[Collected data]
________________
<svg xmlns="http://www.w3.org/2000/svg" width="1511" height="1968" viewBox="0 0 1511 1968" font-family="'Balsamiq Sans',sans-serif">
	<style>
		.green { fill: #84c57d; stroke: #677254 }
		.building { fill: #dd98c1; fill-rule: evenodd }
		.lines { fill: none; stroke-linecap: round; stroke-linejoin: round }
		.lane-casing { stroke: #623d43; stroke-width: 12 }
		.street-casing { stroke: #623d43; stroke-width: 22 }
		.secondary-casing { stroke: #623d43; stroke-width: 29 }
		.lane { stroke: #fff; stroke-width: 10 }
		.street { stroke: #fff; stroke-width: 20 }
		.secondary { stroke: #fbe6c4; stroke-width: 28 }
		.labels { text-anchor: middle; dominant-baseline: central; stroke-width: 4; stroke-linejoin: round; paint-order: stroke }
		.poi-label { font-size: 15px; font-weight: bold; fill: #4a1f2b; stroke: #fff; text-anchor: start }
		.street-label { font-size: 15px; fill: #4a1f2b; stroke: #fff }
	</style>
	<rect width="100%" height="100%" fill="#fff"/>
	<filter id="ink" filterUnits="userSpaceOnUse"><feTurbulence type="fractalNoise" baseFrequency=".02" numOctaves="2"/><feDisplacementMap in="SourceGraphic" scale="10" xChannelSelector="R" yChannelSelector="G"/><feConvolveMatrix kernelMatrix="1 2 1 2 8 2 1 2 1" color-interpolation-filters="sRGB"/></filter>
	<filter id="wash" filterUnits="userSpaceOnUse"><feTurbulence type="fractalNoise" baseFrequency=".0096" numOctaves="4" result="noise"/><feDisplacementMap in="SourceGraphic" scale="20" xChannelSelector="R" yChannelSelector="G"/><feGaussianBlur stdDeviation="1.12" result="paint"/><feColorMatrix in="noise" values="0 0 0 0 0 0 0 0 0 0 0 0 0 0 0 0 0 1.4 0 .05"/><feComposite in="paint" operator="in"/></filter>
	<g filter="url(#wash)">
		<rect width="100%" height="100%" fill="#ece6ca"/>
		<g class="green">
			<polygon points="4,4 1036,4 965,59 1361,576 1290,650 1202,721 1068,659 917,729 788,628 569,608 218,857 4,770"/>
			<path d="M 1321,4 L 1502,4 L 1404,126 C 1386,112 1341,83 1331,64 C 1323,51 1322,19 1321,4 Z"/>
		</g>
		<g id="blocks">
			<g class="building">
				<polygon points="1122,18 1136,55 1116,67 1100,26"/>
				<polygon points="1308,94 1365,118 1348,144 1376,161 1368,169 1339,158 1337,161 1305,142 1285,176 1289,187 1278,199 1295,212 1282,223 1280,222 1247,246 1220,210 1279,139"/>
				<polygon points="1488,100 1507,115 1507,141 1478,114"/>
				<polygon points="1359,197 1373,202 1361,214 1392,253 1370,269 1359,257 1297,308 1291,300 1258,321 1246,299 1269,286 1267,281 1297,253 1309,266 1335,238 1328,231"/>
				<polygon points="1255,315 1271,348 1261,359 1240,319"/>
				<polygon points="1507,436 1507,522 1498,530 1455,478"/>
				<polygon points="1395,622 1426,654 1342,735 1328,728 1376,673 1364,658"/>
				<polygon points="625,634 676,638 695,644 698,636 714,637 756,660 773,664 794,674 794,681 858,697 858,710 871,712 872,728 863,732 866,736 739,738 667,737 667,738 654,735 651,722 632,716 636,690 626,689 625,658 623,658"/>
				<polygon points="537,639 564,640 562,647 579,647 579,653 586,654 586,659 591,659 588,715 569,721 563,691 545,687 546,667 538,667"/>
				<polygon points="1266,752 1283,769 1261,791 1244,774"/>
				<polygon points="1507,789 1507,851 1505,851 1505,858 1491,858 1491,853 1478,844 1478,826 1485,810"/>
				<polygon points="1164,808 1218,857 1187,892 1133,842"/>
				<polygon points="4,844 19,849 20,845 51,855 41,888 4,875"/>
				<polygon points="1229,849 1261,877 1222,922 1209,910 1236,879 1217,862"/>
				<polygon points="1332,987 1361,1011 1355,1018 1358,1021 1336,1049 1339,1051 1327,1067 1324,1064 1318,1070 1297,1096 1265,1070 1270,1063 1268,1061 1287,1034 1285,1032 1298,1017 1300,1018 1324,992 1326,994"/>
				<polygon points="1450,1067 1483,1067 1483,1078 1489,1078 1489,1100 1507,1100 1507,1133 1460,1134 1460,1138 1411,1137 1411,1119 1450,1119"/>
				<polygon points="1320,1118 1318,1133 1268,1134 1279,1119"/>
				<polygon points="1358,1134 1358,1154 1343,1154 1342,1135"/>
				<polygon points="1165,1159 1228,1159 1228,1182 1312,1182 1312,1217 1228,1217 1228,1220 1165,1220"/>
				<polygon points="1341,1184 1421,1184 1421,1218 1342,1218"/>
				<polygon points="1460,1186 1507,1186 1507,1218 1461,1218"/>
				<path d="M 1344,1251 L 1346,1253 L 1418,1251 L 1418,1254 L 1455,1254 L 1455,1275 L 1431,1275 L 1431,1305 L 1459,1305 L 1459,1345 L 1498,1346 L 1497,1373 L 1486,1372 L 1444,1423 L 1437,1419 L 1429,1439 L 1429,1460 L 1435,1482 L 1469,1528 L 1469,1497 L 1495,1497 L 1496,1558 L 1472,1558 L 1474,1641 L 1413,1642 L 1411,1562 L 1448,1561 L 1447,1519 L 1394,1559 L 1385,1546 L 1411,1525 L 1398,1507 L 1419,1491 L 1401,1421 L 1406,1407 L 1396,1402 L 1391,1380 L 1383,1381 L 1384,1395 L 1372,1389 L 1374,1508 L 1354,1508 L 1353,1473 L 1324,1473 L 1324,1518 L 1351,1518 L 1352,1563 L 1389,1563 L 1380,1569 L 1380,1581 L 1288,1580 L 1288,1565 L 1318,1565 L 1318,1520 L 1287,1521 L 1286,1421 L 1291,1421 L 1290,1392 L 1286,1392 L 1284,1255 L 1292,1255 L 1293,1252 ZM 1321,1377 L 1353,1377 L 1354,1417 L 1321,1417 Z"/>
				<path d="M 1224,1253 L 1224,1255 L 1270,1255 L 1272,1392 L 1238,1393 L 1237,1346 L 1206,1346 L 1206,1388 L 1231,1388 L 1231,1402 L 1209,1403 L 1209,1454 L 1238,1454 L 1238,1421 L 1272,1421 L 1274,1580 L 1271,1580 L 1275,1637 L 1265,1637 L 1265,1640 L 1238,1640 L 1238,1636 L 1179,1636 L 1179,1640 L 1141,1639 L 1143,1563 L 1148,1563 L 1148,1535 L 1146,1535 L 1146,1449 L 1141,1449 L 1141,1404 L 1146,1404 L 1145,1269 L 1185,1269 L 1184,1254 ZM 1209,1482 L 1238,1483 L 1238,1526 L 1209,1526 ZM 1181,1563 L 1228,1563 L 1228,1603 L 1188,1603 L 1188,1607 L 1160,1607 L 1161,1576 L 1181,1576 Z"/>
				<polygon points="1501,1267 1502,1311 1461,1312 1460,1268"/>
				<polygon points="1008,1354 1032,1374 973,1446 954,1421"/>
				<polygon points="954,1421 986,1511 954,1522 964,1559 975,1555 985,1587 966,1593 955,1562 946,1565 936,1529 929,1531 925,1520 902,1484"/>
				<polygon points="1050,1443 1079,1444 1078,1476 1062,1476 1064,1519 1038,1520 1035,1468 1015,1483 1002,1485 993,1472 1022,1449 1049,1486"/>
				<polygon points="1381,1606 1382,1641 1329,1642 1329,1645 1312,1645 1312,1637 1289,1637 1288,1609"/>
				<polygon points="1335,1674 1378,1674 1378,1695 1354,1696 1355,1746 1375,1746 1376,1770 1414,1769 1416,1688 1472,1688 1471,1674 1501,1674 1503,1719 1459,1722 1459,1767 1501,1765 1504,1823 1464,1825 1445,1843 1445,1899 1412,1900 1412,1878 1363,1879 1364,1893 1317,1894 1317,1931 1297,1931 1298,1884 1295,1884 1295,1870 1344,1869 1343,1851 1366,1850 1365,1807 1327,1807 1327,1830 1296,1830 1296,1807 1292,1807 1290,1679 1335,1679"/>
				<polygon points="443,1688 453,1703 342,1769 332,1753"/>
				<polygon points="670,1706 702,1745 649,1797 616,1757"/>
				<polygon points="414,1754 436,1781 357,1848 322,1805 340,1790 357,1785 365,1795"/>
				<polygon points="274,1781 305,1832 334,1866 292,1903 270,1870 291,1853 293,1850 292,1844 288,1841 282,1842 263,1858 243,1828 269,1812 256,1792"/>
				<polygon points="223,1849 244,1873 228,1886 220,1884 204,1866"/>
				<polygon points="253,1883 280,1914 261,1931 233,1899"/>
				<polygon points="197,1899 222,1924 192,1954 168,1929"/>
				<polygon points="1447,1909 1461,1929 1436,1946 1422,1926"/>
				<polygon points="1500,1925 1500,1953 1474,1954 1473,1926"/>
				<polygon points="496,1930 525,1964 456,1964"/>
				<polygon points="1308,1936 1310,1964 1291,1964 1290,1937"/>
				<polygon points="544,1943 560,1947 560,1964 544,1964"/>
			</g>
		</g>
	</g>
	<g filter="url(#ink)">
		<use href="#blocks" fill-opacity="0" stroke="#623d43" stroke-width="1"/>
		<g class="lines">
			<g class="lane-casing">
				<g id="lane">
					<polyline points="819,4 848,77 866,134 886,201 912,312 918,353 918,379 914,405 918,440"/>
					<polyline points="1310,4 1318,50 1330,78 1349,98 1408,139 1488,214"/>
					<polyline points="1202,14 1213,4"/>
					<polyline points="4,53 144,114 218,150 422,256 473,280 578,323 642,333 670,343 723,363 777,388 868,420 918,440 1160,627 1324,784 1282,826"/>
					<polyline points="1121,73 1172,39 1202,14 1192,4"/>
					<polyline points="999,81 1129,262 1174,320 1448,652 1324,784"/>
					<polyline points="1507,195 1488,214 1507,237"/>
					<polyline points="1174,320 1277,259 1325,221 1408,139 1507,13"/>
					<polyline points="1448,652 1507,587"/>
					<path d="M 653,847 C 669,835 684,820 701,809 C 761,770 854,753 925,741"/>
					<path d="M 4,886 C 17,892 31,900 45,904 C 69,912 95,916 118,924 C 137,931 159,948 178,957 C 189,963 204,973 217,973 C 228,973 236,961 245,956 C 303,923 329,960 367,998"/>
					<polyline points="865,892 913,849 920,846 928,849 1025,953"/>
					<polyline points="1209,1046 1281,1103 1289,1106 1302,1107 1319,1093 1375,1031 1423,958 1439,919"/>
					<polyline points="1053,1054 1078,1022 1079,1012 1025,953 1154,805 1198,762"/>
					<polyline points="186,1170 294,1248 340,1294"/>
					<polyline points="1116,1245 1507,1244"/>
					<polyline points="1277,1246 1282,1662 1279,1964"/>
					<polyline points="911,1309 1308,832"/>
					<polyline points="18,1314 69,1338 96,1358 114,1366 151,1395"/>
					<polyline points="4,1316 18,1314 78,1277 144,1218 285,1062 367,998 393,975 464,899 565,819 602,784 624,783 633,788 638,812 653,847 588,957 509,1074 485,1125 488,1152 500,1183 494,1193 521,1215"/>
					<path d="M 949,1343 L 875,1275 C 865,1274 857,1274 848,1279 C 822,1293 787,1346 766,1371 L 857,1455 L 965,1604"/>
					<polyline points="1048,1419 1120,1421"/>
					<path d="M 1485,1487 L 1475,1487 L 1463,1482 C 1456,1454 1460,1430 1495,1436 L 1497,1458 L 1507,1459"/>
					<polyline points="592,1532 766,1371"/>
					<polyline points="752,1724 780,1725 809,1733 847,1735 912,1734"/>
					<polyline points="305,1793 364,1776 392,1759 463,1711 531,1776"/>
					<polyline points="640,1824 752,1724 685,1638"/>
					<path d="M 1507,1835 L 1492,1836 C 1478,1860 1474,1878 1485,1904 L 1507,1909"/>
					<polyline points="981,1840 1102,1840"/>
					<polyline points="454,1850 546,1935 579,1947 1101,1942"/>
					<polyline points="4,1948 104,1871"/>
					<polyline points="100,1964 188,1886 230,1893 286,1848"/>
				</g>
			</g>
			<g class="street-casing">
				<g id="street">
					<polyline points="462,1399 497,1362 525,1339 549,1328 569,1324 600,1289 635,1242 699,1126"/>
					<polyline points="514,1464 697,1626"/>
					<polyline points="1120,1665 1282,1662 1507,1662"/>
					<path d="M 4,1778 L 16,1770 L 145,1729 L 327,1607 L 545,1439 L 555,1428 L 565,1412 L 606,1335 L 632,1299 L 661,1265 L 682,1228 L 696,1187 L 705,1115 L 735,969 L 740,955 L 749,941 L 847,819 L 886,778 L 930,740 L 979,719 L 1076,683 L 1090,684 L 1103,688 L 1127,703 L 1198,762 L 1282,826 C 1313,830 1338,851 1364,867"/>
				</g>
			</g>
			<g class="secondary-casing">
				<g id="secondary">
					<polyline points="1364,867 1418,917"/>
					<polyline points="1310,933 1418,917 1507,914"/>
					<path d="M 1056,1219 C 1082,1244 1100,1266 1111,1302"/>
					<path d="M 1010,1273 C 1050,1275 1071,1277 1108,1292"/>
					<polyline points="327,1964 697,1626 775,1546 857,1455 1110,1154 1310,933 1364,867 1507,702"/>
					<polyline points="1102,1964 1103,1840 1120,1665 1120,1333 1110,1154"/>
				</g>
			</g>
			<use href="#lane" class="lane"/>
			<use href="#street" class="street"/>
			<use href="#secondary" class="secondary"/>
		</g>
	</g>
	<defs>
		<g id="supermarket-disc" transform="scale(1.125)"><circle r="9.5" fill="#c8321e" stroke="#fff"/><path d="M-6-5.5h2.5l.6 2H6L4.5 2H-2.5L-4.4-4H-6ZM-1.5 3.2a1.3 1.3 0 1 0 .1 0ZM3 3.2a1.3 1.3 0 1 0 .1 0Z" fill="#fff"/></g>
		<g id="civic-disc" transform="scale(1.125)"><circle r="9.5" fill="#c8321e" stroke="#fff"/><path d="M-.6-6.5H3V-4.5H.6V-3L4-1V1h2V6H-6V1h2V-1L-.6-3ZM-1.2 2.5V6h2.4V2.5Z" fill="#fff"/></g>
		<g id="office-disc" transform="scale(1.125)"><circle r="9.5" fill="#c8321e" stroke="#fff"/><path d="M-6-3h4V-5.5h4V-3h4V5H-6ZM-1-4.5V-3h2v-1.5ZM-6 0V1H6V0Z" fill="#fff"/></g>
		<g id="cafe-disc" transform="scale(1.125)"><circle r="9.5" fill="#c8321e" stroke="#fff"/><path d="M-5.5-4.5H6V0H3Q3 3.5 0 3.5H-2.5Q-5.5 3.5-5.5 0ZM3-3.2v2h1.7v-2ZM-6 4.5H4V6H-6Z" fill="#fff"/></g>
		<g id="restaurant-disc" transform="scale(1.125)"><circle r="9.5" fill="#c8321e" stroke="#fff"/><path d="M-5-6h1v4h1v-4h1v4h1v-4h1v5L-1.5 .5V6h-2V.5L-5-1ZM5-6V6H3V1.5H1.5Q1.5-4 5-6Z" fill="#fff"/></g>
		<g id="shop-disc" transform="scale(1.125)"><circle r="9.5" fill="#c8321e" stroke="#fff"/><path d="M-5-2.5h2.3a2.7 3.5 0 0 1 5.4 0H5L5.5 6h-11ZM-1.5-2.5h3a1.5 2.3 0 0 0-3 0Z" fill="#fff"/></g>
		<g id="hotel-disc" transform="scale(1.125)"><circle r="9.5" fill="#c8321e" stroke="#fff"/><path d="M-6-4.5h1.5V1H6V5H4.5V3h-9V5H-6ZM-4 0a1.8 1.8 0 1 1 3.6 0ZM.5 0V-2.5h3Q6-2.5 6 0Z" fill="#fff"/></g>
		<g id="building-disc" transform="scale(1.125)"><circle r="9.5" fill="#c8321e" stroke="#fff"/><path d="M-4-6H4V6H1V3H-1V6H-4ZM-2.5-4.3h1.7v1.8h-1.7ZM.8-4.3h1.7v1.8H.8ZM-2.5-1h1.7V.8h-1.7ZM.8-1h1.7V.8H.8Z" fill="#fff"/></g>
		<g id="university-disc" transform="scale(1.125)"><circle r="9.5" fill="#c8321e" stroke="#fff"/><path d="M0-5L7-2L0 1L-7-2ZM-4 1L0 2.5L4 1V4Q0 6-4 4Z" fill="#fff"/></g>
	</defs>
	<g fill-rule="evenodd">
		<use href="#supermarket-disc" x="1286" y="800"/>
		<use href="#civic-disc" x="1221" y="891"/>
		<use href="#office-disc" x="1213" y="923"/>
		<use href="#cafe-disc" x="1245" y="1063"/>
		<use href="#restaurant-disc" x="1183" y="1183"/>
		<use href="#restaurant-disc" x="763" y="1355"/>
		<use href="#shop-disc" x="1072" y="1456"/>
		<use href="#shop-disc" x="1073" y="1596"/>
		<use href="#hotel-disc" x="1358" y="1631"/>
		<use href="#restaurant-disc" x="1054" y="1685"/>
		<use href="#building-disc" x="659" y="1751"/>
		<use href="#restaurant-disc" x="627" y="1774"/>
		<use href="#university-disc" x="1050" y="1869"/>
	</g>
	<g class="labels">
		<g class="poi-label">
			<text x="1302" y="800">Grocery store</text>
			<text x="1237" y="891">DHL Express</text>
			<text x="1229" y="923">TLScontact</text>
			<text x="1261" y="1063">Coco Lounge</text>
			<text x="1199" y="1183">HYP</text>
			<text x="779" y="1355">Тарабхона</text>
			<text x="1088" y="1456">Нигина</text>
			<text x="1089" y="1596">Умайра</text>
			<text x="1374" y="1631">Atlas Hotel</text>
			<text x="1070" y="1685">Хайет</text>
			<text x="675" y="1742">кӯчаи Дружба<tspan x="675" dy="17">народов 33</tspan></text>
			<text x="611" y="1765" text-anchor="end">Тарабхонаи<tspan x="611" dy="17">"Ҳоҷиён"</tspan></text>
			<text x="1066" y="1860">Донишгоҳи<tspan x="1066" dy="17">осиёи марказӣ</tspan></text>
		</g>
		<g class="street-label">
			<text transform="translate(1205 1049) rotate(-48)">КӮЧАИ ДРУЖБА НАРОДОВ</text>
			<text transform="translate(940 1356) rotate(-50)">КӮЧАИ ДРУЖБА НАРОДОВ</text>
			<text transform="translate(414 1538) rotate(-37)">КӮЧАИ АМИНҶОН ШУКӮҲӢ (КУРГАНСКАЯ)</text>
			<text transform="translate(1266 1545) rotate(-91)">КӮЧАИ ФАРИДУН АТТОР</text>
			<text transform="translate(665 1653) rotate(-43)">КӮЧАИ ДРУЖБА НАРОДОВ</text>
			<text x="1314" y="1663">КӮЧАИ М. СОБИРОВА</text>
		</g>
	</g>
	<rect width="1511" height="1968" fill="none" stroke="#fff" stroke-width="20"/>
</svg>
________________
Work to be completed — The answer must be every line of the data that holds the word "feDisplacementMap".

Exercise output —
	<filter id="ink" filterUnits="userSpaceOnUse"><feTurbulence type="fractalNoise" baseFrequency=".02" numOctaves="2"/><feDisplacementMap in="SourceGraphic" scale="10" xChannelSelector="R" yChannelSelector="G"/><feConvolveMatrix kernelMatrix="1 2 1 2 8 2 1 2 1" color-interpolation-filters="sRGB"/></filter>
	<filter id="wash" filterUnits="userSpaceOnUse"><feTurbulence type="fractalNoise" baseFrequency=".0096" numOctaves="4" result="noise"/><feDisplacementMap in="SourceGraphic" scale="20" xChannelSelector="R" yChannelSelector="G"/><feGaussianBlur stdDeviation="1.12" result="paint"/><feColorMatrix in="noise" values="0 0 0 0 0 0 0 0 0 0 0 0 0 0 0 0 0 1.4 0 .05"/><feComposite in="paint" operator="in"/></filter>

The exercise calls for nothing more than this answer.